En 2020, pendant la pandémie féroce qui a confiné le Monde, au jour de l’équinoxe du printemps, je me suis inspiré de mes expériences d’enfance de jouer avec mes ombres, et ai transformé cette poursuite des ombres en actes de peinture. Dans cet acte de peinture, je me suis exposée au Soleil, devant un papier vierge, j’ai levé une main en l’air en laissant son ombre se projeter sur le papier ; en même temps l’autre main, tenant un pinceau, cherchait à dessiner le contour de l’ombre de la main libre. Mais pendant l’action de dessiner le contour de l’ombre, la main au Soleil bougeait au hasard, ainsi son ombre est devenue fugitive, la main tenant le pinceau a dû continuer cette poursuite dans ces mouvements fugitifs. C’est dans ce jeu de fuir et de poursuivre des ombres que j’ai dessiné des formes éphémères, et ainsi, créé une image de mains s’enchevêtrant en cherchant la lumière solaire dans leurs propres ombres, comme une personne qui chercherait l’espoir dans cette catastrophe créée de ses propres mains.
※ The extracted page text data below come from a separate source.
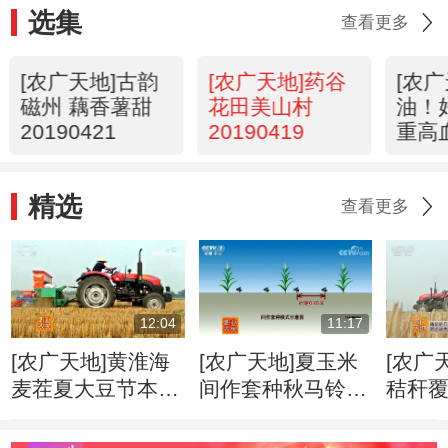
选集
查看更多
[农广天地]古韵
[农广天地]药谷
[农广
磁州 藕香薯甜
花田美山村
油！
20190421
20190419
重高
2019
精选
查看更多
12:04
11:17
[农广天地]黄淮海
[农广天地]夏玉米
[农广
麦茬夏大豆节本栽
间作套种秋马铃薯
秸秆
培技术 20180606
栽培技术
化免
20180606
20180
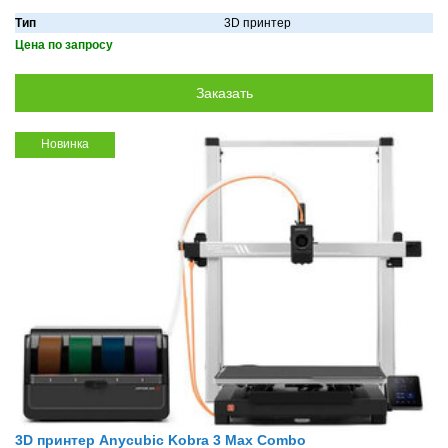
Тип
3D принтер
Цена по запросу
Новинка
3D принтер Anycubic Kobra 3 Max Combo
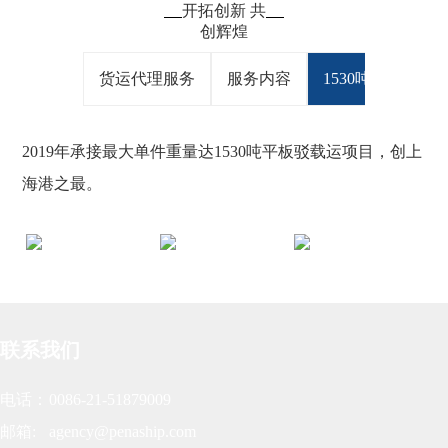
开拓创新 共
创辉煌
货运代理服务
服务内容
1530吨平板驳
2019年承接最大单件重量达1530吨平板驳载运项目，创上
海港之最。
联系我们
电话：
0086-21-51879009
邮箱:
agency@penaship.com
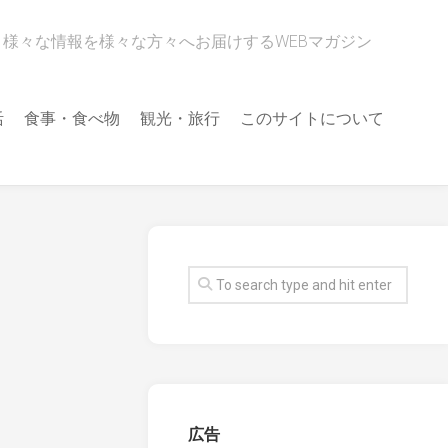
様々な情報を様々な方々へお届けするWEBマガジン
活
食事・食べ物
観光・旅行
このサイトについて
広告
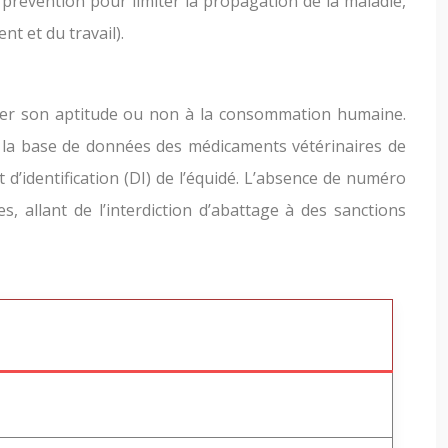
prévention pour limiter la propagation de la maladie,
t et du travail).
miner son aptitude ou non à la consommation humaine.
r la base de données des médicaments vétérinaires de
d’identification (DI) de l’équidé. L’absence de numéro
 allant de l’interdiction d’abattage à des sanctions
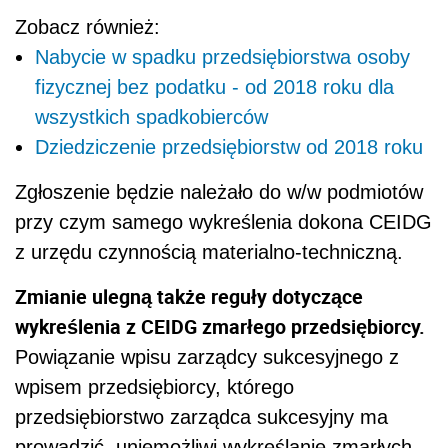
Zmianie ulegną także reguły dotyczące
wykreślenia z CEIDG zmarłego przedsiębiorcy.
Powiązanie wpisu zarządcy sukcesyjnego z
wpisem przedsiębiorcy, którego
przedsiębiorstwo zarządca sukcesyjny ma
prowadzić, uniemożliwi wykreślanie zmarłych
przedsiębiorców z CEIDG z urzędu
bezpośrednio po otrzymaniu informacji o
zgonie albo znalezieniu zwłok. Wpis zmarłego
przedsiębiorcy powinien być nadal publikowany
przez dwa miesiące w celu ewentualnego
wpisu zarządcy sukcesyjnego powołanego po
śmierci przedsiębiorcy. W tym okresie powinna
znajdować się w nim jednak wzmianka o
śmierci przedsiębiorcy. Dopiero w momencie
Ce travail a été réalisé dans un temps spécifique, à l’équinoxe du printemps, au moment de la division égale de la lumière et de l’ombre sur la planète Terre. Cet acte de création été réalisé en conséquence au milieu de la lumière et de l’ombre. Mais l’essentiel de l’œuvre est-il simplement des formes des ombres tracées ? Certainement non. L’acte de tracer l’ombre est couramment considéré comme l’origine du dessin, des images. Cet acte opère entre l’invisible et le visible, entre l’absence et la présence, entre la mort et la vie, entre deux espaces-temps radicalement différents. Il constitue donc l’origine de l’acte de création.